Estas são perguntas que "deveriam perturbar os líderes políticos que responderão diante de Deus e dos povos pela continuação das guerras".

Refugiados, tristes embaixadores da exigência de paz

Francisco voltou ao conceito de "uma terceira guerra combatida 'em pedaços', com crimes, massacres, destruições", e questionou a consciência de todos: "Não podemos viver pacificamente com as guerras em andamento como se não fossem fatais. Seria um entorpecimento da consciência". Infelizmente isto acontece, especialmente em países não afetados por conflitos, mas apenas por algumas consequências, como a chegada de refugiados. São precisamente eles, aponta o Papa, que são as "testemunhas da guerra, tristes 'embaixadores' da inaudita exigência de paz" que "nos fazem experimentar em primeira mão como a guerra é desumana".

"Ouçamos a dolorosa lição de vida deles! Acolher refugiados também é uma forma de limitar os sofrimentos da guerra e de trabalhar pela paz".

Não à indiferença, não ao comércio de armas

O convite, portanto, não é para cair na indiferença, mas sim para "tentar agir pela paz sem se cansar". "Mesmo que não se possa agir diretamente sobre os conflitos, as opiniões públicas vigilantes podem fazer muito", assegura o Papa, "podem comprometer seu próprio país; podem exercer pressão sobre a comunidade internacional".

"A indiferença é cúmplice da guerra. O derramamento de sangue de uma única criatura já é demais"!

Como podemos ser cristãos fabricando armas?

O Papa Francisco então denuncia as máfias e a criminalidade que "hoje conduzem verdadeiras guerras, destruindo a paz em benefício dos seus próprios interesses" e lança um apelo para não responder à violência com mais violência: "Ponha sua espada de volta em sua bainha", diz ele, citando as palavras de Jesus no Jardim das Oliveiras.

A vida e o bem não são defendidos com a "espada". É uma palavra dirigida àqueles que acreditam na violência, a promovem ou a justificam.

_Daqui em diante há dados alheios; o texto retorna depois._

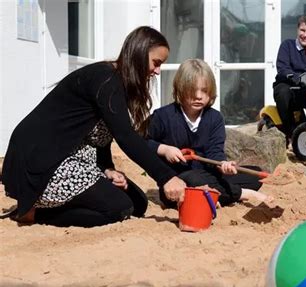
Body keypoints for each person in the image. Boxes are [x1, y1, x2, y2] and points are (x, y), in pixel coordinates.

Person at [1, 26, 187, 228]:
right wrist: (166, 177)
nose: (158, 71)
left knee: (138, 203)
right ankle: (34, 212)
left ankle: (46, 207)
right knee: (120, 208)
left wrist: (107, 168)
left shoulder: (117, 82)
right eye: (156, 63)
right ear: (140, 53)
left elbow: (101, 133)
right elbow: (126, 137)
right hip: (44, 160)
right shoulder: (106, 79)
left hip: (75, 158)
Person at [146, 58, 270, 208]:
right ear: (180, 89)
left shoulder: (215, 118)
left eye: (204, 91)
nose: (199, 96)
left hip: (209, 176)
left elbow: (215, 152)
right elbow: (142, 142)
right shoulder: (162, 116)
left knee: (254, 175)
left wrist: (222, 164)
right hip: (178, 183)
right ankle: (242, 194)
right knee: (193, 178)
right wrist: (164, 149)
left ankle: (214, 194)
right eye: (192, 91)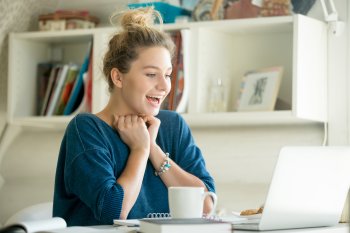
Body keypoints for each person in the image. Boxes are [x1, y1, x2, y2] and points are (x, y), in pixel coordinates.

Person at [52, 7, 215, 226]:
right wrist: (140, 150)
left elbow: (206, 206)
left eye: (167, 74)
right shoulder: (86, 130)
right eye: (151, 74)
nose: (164, 85)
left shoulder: (173, 125)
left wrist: (154, 151)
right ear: (118, 77)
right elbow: (114, 211)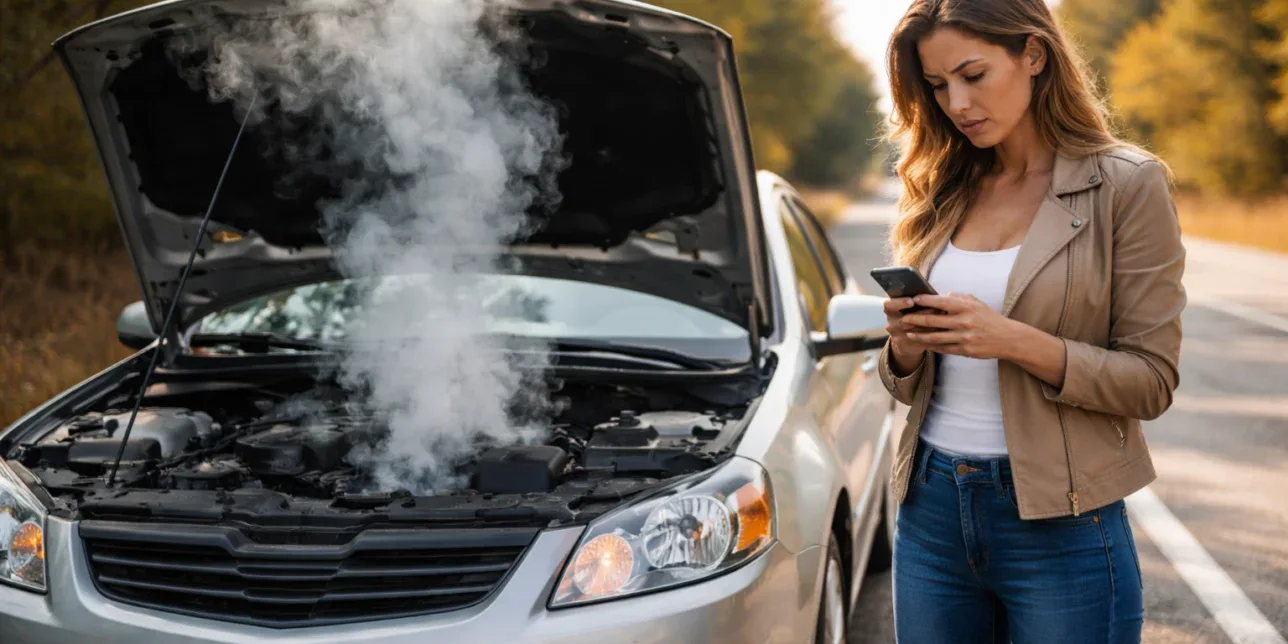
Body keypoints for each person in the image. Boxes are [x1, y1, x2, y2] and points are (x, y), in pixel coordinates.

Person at [877, 0, 1186, 642]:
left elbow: (1151, 381)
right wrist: (905, 347)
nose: (957, 103)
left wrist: (1012, 342)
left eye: (973, 74)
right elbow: (907, 384)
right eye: (937, 86)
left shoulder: (1127, 185)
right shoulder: (944, 186)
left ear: (1034, 55)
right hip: (930, 508)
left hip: (1061, 523)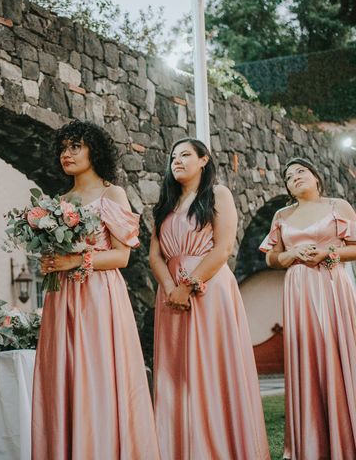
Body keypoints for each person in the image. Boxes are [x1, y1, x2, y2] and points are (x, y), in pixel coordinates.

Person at [31, 120, 160, 460]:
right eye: (63, 148)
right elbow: (55, 252)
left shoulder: (111, 193)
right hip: (62, 298)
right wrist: (51, 261)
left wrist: (74, 260)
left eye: (76, 147)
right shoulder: (57, 202)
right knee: (65, 373)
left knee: (98, 373)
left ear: (95, 151)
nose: (67, 154)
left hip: (99, 296)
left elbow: (122, 255)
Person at [150, 138, 269, 459]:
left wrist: (188, 286)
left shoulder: (218, 195)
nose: (177, 160)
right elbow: (155, 255)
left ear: (204, 160)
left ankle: (218, 444)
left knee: (211, 364)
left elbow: (223, 247)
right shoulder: (165, 204)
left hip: (209, 287)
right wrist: (170, 288)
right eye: (173, 156)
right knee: (177, 373)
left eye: (186, 155)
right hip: (170, 293)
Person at [260, 157, 356, 459]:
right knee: (308, 355)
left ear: (316, 177)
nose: (295, 177)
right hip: (298, 288)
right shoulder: (281, 214)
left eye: (301, 171)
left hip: (331, 283)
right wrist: (290, 255)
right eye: (289, 177)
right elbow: (270, 258)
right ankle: (313, 441)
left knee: (339, 350)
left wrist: (328, 252)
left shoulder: (336, 206)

Quem empunha a espada, por sua vez, experimentará a violência. E os conflitos, uma vez abertos, - nós os vemos em nossos dias - às vezes são transmitidos de geração em geração.

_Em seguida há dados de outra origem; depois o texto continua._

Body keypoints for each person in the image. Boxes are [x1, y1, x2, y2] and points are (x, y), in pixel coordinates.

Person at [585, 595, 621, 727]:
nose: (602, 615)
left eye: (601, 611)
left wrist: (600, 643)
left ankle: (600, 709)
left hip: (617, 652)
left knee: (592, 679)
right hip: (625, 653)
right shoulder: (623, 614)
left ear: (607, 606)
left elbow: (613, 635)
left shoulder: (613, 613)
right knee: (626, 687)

"Basta!" disse Cristo aos discípulos. "Basta!", repete o Papa, "Basta de espadas, armas, violência, guerra!" "Como podemos ser cristãos com uma espada na mão? Como podemos ser cristãos, fazendo "espadas" com as quais outros se matarão? Hoje, infelizmente, estão sendo feitos armamentos mortíferos e sofisticados". Portanto, é necessário "parar de vender armas": não há "justificação para isto", nem mesmo a da perda de empregos.

O espírito de Assis

Francisco disse que se consolou com o fato de que "em todas as culturas e religiões, uma semente de paz foi semeada" testemunhado pelo encontro convocado por João Paulo II em Assis em 1986: "O mundo mudou tanto desde 1986. Mas precisamos, como ontem e mais do que ontem, da colaboração e oração das religiões, também para deslegitimar a violência em nome de Deus".

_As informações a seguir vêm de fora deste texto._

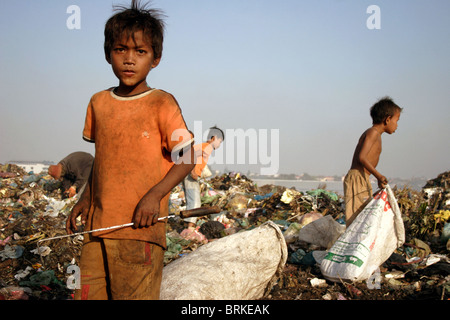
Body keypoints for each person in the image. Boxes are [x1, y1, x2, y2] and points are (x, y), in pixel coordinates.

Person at [65, 0, 195, 300]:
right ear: (108, 53)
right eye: (120, 49)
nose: (129, 60)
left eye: (140, 52)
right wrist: (85, 199)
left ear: (156, 59)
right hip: (96, 229)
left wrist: (154, 196)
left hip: (139, 230)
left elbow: (188, 156)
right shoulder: (99, 102)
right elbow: (104, 158)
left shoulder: (162, 102)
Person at [343, 96, 402, 227]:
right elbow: (362, 157)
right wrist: (379, 176)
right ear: (387, 119)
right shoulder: (373, 133)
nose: (397, 125)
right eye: (397, 120)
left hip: (363, 178)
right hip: (357, 178)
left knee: (363, 217)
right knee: (356, 219)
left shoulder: (376, 134)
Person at [183, 126, 224, 229]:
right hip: (190, 175)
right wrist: (193, 170)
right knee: (195, 201)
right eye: (219, 141)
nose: (219, 145)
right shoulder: (207, 147)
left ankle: (187, 225)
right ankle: (189, 228)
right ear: (214, 138)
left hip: (189, 174)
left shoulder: (204, 147)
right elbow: (191, 154)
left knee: (192, 200)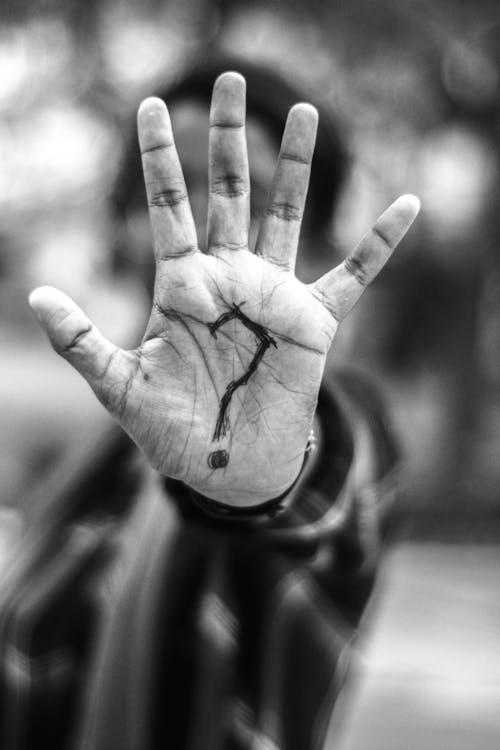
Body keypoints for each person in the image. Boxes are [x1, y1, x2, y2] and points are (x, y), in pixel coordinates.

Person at [0, 70, 419, 750]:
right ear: (124, 221)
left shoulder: (339, 418)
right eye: (167, 186)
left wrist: (261, 480)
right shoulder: (105, 458)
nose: (195, 216)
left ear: (311, 236)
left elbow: (328, 489)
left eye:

O sonho de um mundo sem guerras

O apelo final do Papa é não se resignar à guerra "como um companheiro diário da humanidade", com tantas crianças que crescem à sombra dos conflitos. A guerra - afirma - pode ser abolida, como aconteceu com a escravidão.

"O sonho de um mundo sem guerra não deve ser abandonado". Que todos os povos da terra desfrutem da alegria da paz"!